Retina: novos tempos

No centro das grandes inovações da oftalmologia, os tratamentos das doenças da retina carregam expectativas animadoras. Resultados positivos são alcançados com o encorajamento da ciência

Em 1984, retornando ao Brasil após mais de quatro anos de pós-graduação em retina, na Retina Foundation, da Universidade Harvard, em Boston, nos Estados Unidos,

pude introduzir no país várias tecnologias para o tratamento das doenças da retina. O tempo foi passando e os avanços despontando, melhorando os resultados dos tratamentos um após o outro, sem que se registrassem, entretanto, grandes mudanças nos aspectos fundamentais das tecnologias.

Ao ingressar como professor de oftalmologia da Universidade Federal de Goiás, em 1997, tive a oportunidade de participar – como pesquisador de novos marcos com mudanças nos princípios estruturais – do tratamento das doenças que são responsáveis pelos maiores índices de cegueira irreversível no mundo, especificamente a degeneração macular relacionada à idade (DMRI) e a retinopatia diabética (RD).

O que mudou? Embora se trate de doenças com mecanismos distintos de lesão ao olho, o único tratamento utilizado era a aplicação de raios laser e, em alguns casos, a cirurgia, com variação de instrumentos, todos exigindo incisões oculares mais amplas.

Mais uma vez a ciência enquadrou a doença macular relacionada à idade e a retinopatia diabética em uma nova forma de tratamento: agora as drogas antiangiogênicas. Que são essas drogas? Como agem? Como são utilizadas? Tudo teve início com as pesquisas realizadas em Boston pelo Dr. Judah Folkmam, infelizmente falecido recentemente, que estudava mecanismos para impedir o crescimento de tumores malignos no corpo humano. O pesquisador descobriu que a proliferação de vasos sangüíneos, princípio fundamental de crescimento dos tumores, é mediada por várias moléculas, entre elas o VEGF – das iniciais do inglês para “fator de crescimento do endotélio vascular”. Descreveu ainda que esse fator poderia ser bloqueado com a injeção de outras moléculas antagônicas (anti-VEGF). No primeiro momento, o mundo científico se posicionou contra a descoberta. Felizmente, para o bem da humanidade, a verdade prevaleceu e milhares de pacientes estão sendo tratados de tumores malignos, de forma bem-sucedida, com essas novas drogas.

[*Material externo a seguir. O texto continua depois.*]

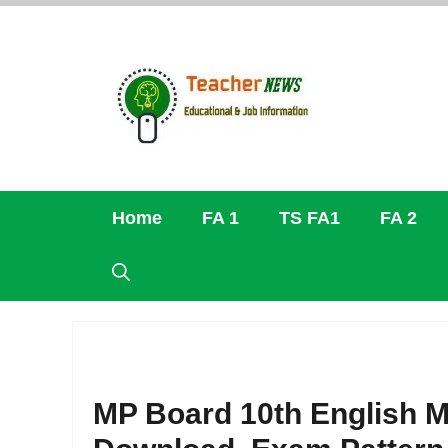
Skip
to
content
Home
FA 1
TS FA1
FA 2
MP Board 10th English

Logo ficou evidente que outras doenças que envolvem alterações nos vasos sangüíneos também podem se beneficiar de tratamentos com as mesmas drogas. Hoje, mais de 80 doenças são tratadas com esses medicamentos, incluindo doenças dos olhos como a DMRI, a retinopatia diabética, diversas formas de edema macular, oclusões venosas e algumas retinopatias isquêmicas. Especificamente, a forma exsudativa (neovascular) da DMRI pode ser agora tratada com expectativa de melhora visual entre 30% e 40% e estabilização em 95% dos casos. São resultados extremamente animadores.

Nestes últimos dez anos tive o privilégio de estar no epicentro dessas conquistas, participando das fases de pesquisas clínicas internacionais de vários desses fármacos, alguns já com sucesso comprovado, outros sem resultados e rejeitados e outros ainda em estudo. É um mundo novo. Mudou o paradigma da avaliação pré e pós-operatória, mudou a indicação de tratamento e, o mais importante, aumentou a esperança de milhares de pacientes. Entretanto, como em tudo na vida, o uso dos anti-VEGF traz mudanças na rotina dos pacientes, que devem, necessariamente, aumentar a freqüência das visitas aos consultórios médicos para avaliação e controle, além de se submeter a repetidas e necessárias aplicações intra-oculares das drogas em ambiente adequado.

O combate à cegueira ganhou, ademais, um novo aliado: a vitrectomia com microincisão, que exclui a necessidade de pontos cirúrgicos e torna o processo menos traumático, diminuindo consideravelmente o tempo de recuperação do paciente. Tenho usado intensamente essa tecnologia e me tornado um entusiasta dos grandes resultados obtidos.

Estou bastante motivado para continuar o tratamento de meus pacientes e as pesquisas de novos protocolos. Novos tempos estes. Sinto-me cada vez mais valorizado como pesquisador médico, como educador e acima de tudo cada vez mais realizado por ajudar os nossos semelhantes a viver mais e com melhor qualidade de vida.